The abscesses vary enormously in size, some being no larger than a walnut while others may contain a quart or more of pus, exceptionally as much as a gallon. The pus is typically of a chocolate color and contains degenerated liver cells, granular débris and often haematoidin and Charcot-Leyden crystals. There is an absence of polymorphonuclears. It may however be creamy in color.

In Strong’s cases about 50% of the abscesses showed bacteria upon culturing, the organisms noted being staphylococci, streptococci, B. coli and B. pyocyaneus.

The walls of liver abscesses are rather shaggy and the amoebae are found deeply located.

It is probable that the necrotic process, set up by the amoebae, begins in the interlobular capillaries although it may at times begin within the lobule.

Microscopically, the necrotic abscess wall shows amoebae in its depths but necrosis of the surrounding tissue beyond the zone of the amoebae is noticeable which would suggest the elimination by the amoebae of some toxic substance. There is an absence of polymorphonuclear infiltration around the abscess.

Surrounding the abscess wall there is a zone of marked hyperaemia. Amoebae may be found in this area as well as in the abscess wall.

If the liver abscess is not treated by emetine or with this drug and some surgical procedure the tendency is for rupture to occur and Cyr’s statistics show that of 159 cases rupture occurred as follows: lungs 59, pleural cavity 31, peritoneal cavity 39, intestines 8, stomach 8, vena cava 3, kidneys 2, bile ducts 4, pericardium 1 and externally 2.

Symptomatology

Although the statistics would indicate that a history of amoebic dysentery has been obtained in only from 60 to 90% of cases of liver abscess, yet, when we consider that amoebic lesions of the large intestines have been frequently noted at autopsy in those who had never shown symptoms of dysentery during life, we are forced to believe that amoebic lesions of the appendix or large intestines are necessary factors in the production of liver abscess. Consequently, a history of amoebic dysentery is one of the most important points to consider in the making of a diagnosis of tropical liver abscess.

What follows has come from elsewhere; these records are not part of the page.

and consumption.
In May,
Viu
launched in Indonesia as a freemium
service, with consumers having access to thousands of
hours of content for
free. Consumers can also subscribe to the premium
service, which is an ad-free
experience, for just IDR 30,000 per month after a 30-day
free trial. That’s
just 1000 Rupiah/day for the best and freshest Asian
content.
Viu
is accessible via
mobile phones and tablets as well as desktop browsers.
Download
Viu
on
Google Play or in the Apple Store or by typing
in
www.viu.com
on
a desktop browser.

Tropical Liver.—There is also much evidence to be obtained from statistics and otherwise to support the view that the amoebic infection of the liver is only possible in a person whose liver has been functionally impaired. To this condition the designation tropical congestion of the liver or simply tropical liver has been applied. There is much to support the view that, in the tropics, the intestines and liver take the place of the thoracic organs in being subject to congestion. In temperate climates excesses and exposure to debilitating influences result in coryza or pneumonia. In the tropics we have diarrhoea and congestion of the liver. Tropical liver is recognized by vague digestive troubles, high-colored urine, loss of energy, irritability, with a sensation of fullness in the region of the liver which is generally described by the patient’s statement that he feels his liver. There may be pain referred to the right shoulder and the liver may be tender on palpation.